The **level of statistical significance** is often expressed as the so-called **p****-value**. Depending on the statistical test you have chosen, you will calculate a probability (i.e., the *p*-value) of observing your sample results (or more extreme) **given that the null hypothesis is true**. Another way of phrasing this is to consider the probability that a difference in a mean score (or other statistic) could have arisen based on the assumption that there really is no difference. Let us consider this statement with respect to our example where we are interested in the difference in mean exam performance between two different teaching methods. If there really is no difference between the two teaching methods in the population (i.e., given that the null hypothesis is true), how likely would it be to see a difference in the mean exam performance between the two teaching methods as large as (or larger than) that which has been observed in your sample?

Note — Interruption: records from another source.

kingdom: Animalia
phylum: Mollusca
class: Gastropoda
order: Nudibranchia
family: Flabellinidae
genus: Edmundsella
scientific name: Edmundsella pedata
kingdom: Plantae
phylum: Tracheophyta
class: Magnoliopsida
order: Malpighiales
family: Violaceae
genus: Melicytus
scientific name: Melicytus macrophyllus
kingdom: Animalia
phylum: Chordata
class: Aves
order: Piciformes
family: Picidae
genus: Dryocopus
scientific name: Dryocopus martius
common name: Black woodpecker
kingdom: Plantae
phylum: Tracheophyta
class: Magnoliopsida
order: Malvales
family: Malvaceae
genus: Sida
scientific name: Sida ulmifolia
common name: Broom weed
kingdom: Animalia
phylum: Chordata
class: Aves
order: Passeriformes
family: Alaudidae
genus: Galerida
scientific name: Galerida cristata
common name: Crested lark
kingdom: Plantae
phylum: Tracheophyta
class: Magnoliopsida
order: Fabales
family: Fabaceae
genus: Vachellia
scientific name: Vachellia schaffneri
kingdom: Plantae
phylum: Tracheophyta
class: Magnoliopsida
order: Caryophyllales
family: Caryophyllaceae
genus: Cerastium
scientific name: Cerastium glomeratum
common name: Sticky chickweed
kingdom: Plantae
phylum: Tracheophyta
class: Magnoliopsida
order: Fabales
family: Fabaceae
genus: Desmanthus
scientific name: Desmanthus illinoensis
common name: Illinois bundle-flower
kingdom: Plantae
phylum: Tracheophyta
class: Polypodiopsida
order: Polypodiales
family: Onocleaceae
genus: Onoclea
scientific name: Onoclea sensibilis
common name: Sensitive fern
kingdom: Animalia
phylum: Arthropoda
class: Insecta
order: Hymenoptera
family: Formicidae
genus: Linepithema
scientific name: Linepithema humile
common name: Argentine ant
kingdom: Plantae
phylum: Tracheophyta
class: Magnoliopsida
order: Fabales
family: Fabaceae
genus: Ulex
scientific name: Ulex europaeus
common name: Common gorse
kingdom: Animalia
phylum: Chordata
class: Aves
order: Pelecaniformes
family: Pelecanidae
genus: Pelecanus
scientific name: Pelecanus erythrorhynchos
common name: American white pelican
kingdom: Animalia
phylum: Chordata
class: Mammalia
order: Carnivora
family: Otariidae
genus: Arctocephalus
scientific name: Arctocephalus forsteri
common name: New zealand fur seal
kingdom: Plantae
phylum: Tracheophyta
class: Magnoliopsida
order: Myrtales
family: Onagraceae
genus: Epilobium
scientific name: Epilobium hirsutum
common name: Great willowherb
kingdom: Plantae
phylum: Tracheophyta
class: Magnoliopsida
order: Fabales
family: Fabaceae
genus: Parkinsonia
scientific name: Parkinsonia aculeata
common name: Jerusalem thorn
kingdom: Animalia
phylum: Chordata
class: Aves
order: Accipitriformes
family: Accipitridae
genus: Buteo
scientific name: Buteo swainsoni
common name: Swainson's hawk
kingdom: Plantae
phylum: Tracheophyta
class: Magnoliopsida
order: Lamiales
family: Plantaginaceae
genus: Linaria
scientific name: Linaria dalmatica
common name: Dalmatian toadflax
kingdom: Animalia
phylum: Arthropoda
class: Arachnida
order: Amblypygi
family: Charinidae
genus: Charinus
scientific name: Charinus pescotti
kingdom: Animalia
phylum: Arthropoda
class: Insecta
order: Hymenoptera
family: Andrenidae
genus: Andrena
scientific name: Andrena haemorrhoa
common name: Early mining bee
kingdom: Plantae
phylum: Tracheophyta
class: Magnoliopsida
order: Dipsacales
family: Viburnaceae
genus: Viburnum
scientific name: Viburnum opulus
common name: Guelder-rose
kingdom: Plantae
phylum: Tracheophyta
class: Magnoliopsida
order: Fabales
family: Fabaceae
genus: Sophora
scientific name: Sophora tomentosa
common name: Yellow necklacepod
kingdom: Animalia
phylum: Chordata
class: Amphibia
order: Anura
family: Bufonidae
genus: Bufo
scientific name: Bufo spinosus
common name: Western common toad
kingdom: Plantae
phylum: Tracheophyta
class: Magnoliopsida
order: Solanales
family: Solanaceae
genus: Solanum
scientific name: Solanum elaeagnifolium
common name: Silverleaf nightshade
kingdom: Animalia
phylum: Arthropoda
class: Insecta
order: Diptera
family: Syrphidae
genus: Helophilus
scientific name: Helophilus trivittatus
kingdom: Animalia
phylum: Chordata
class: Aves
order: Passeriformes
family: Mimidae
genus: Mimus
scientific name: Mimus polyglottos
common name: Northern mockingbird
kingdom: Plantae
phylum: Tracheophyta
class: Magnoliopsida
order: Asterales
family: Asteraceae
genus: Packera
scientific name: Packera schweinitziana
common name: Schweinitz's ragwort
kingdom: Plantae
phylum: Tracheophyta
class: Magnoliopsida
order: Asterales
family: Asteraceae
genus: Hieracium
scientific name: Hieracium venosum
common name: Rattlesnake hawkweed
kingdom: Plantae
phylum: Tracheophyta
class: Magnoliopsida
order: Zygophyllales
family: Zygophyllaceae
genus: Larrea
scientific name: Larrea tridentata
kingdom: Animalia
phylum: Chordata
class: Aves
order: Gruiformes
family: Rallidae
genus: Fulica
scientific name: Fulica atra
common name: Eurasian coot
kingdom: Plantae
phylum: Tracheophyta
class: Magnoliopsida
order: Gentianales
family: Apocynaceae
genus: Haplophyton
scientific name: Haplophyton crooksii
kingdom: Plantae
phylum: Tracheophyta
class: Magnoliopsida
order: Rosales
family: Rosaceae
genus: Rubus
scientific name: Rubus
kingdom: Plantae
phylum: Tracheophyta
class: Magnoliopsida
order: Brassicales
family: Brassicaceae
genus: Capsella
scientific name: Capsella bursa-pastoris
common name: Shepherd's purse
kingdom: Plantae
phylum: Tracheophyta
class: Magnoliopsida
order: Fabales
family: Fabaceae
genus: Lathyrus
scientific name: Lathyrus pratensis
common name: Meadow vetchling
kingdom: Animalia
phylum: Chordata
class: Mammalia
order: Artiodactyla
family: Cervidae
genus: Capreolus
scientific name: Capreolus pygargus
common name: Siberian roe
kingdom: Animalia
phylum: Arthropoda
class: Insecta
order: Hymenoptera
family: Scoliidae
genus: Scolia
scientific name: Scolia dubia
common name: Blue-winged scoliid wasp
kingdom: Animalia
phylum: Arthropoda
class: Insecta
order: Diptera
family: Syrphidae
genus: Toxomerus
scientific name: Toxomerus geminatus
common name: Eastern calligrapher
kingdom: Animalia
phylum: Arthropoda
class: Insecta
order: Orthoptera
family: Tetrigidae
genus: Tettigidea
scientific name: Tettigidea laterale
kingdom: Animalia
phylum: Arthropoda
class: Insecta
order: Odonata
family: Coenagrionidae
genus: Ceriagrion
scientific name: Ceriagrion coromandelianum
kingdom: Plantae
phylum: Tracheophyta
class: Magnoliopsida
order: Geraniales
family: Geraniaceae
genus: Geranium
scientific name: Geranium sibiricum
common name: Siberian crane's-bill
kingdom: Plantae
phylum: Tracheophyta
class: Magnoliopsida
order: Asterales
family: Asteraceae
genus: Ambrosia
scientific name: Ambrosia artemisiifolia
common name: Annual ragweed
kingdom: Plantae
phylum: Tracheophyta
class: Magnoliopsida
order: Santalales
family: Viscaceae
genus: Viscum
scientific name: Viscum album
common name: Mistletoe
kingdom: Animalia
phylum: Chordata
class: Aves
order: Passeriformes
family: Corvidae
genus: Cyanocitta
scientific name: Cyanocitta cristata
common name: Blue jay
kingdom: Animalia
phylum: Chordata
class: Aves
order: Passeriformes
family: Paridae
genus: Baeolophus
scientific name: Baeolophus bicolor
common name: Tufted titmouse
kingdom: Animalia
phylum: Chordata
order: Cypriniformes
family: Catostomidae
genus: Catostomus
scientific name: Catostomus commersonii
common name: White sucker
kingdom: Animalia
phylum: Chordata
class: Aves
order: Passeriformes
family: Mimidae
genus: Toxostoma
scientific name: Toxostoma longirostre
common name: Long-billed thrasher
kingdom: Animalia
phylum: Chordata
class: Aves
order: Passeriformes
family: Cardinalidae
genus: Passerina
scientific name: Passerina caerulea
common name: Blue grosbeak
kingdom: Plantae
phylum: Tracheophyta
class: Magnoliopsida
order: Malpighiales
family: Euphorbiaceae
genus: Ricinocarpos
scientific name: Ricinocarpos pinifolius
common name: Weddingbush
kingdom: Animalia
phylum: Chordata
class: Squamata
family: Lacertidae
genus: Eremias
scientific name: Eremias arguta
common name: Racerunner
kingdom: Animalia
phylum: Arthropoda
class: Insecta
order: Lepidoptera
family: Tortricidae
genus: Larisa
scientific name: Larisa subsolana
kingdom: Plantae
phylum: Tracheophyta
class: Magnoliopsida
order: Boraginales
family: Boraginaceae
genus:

## One can never prove the truth of a statistical (null) hypothesis.

So, you might get a *p*-value such as 0.03 (i.e., *p* = .03). This means that there is a 3% chance of finding a difference as large as (or larger than) the one in your study given that the null hypothesis is true. However, you want to know whether this is "statistically significant". Typically, if there was a 5% or less chance (5 times in 100 or less) that the difference in the mean exam performance between the two teaching methods (or whatever statistic you are using) is as different as observed given the null hypothesis is true, you would reject the null hypothesis and accept the alternative hypothesis. Alternately, if the chance was greater than 5% (5 times in 100 or more), you would fail to reject the null hypothesis and would not accept the alternative hypothesis. As such, in this example where *p* = .03, we would reject the null hypothesis and accept the alternative hypothesis. We reject it because at a significance level of 0.03 (i.e., less than a 5% chance), the result we obtained could happen too frequently for us to be confident that it was the two teaching methods that had an effect on exam performance.